→ **THE PROBLEM**:
The full set of entries below, restated word for word and stripped of images, is the expected result.

→ **Stored data entries**:
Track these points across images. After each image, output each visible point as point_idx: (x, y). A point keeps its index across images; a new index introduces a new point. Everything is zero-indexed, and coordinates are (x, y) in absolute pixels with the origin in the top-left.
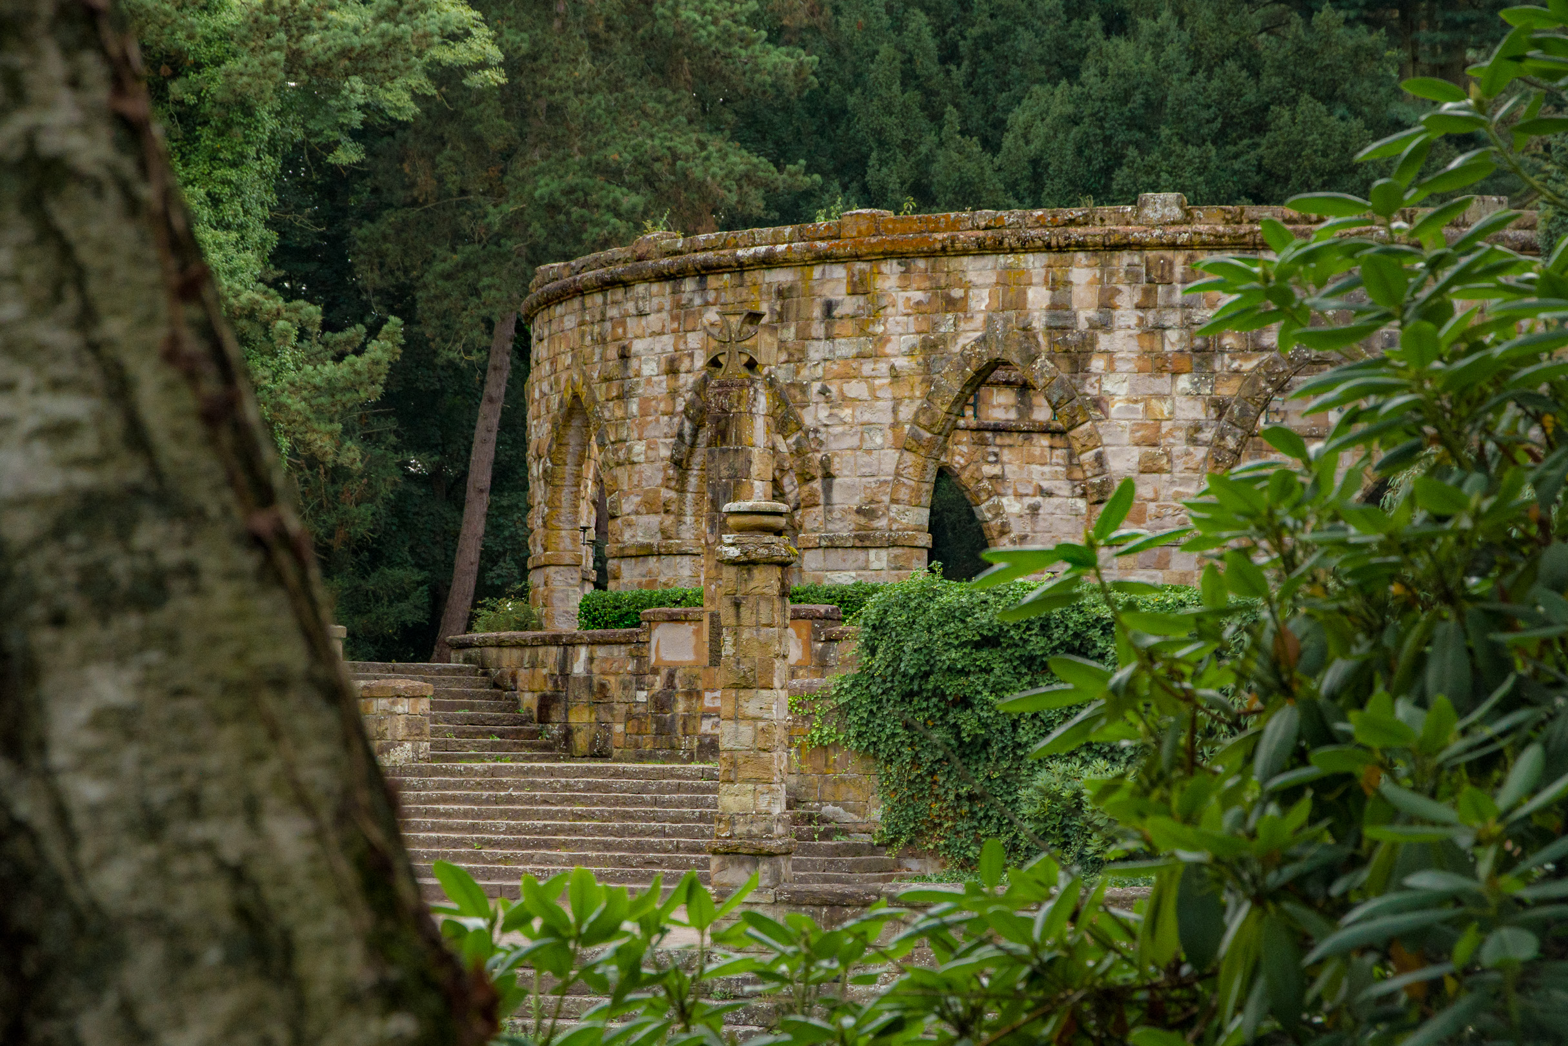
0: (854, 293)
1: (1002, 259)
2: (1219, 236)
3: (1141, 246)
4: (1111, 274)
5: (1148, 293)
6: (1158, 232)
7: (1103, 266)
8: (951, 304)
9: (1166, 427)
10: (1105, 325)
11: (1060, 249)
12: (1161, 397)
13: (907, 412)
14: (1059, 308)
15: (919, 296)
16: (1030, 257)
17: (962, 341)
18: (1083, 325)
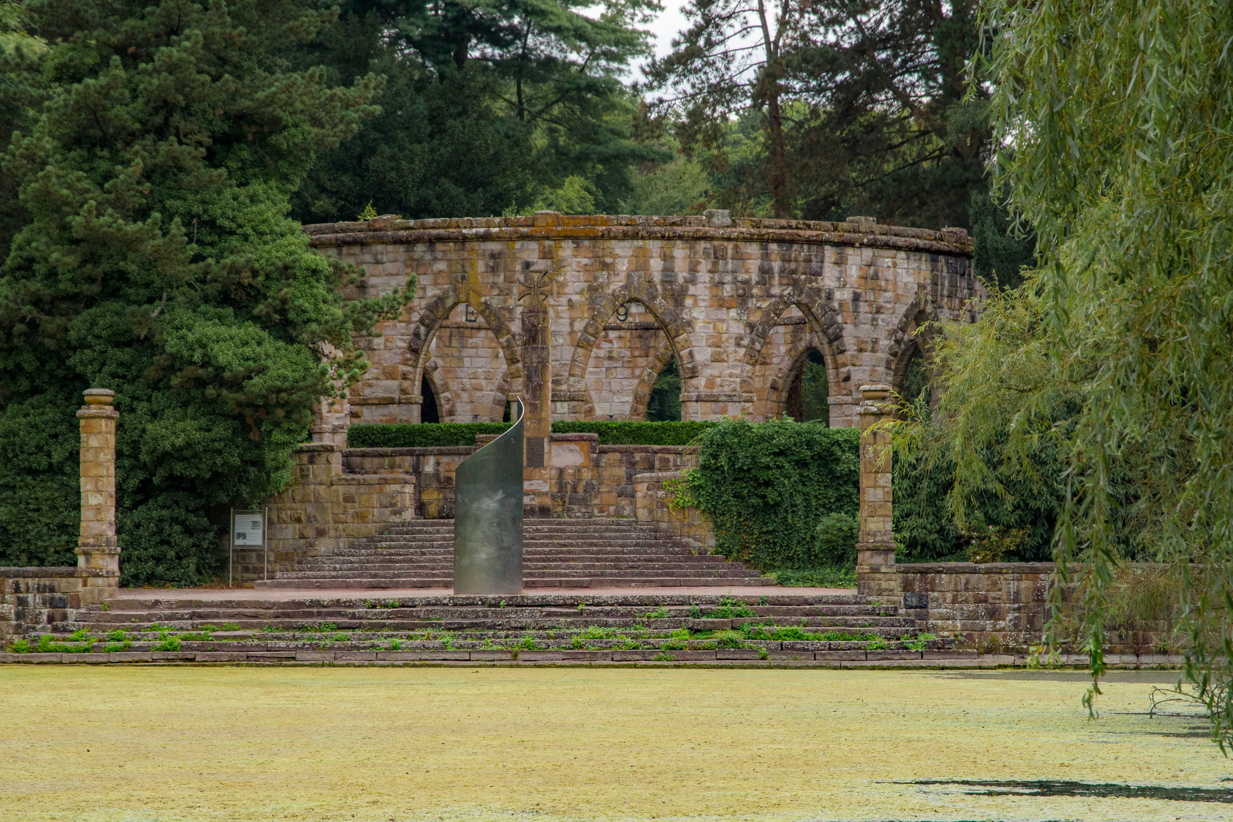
0: (543, 258)
1: (636, 243)
2: (752, 235)
3: (712, 238)
4: (695, 253)
5: (715, 264)
6: (721, 232)
7: (691, 248)
8: (605, 266)
9: (724, 337)
10: (693, 281)
11: (669, 238)
12: (722, 321)
13: (579, 326)
14: (668, 271)
15: (586, 261)
16: (651, 242)
17: (612, 287)
18: (681, 280)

→ **ANSWER BOX**:
Track these points across images. After each image, output each visible point as point_idx: (x, y). A point keeps its index across images; a new index introduces a new point. Everything is zero-indexed, and coordinates are (x, y) in absolute pixels with the origin in the top-left.
0: (854, 293)
1: (1002, 259)
2: (1219, 236)
3: (1141, 246)
4: (1111, 274)
5: (1148, 293)
6: (1158, 232)
7: (1103, 266)
8: (951, 304)
9: (1166, 427)
10: (1105, 325)
11: (1060, 249)
12: (1161, 397)
13: (907, 412)
14: (1059, 308)
15: (919, 296)
16: (1030, 257)
17: (962, 341)
18: (1083, 325)
0: (543, 258)
1: (636, 243)
2: (752, 235)
3: (712, 238)
4: (695, 253)
5: (715, 264)
6: (721, 232)
7: (691, 248)
8: (605, 266)
9: (724, 337)
10: (693, 281)
11: (669, 238)
12: (722, 321)
13: (579, 326)
14: (668, 271)
15: (586, 261)
16: (651, 242)
17: (612, 287)
18: (681, 280)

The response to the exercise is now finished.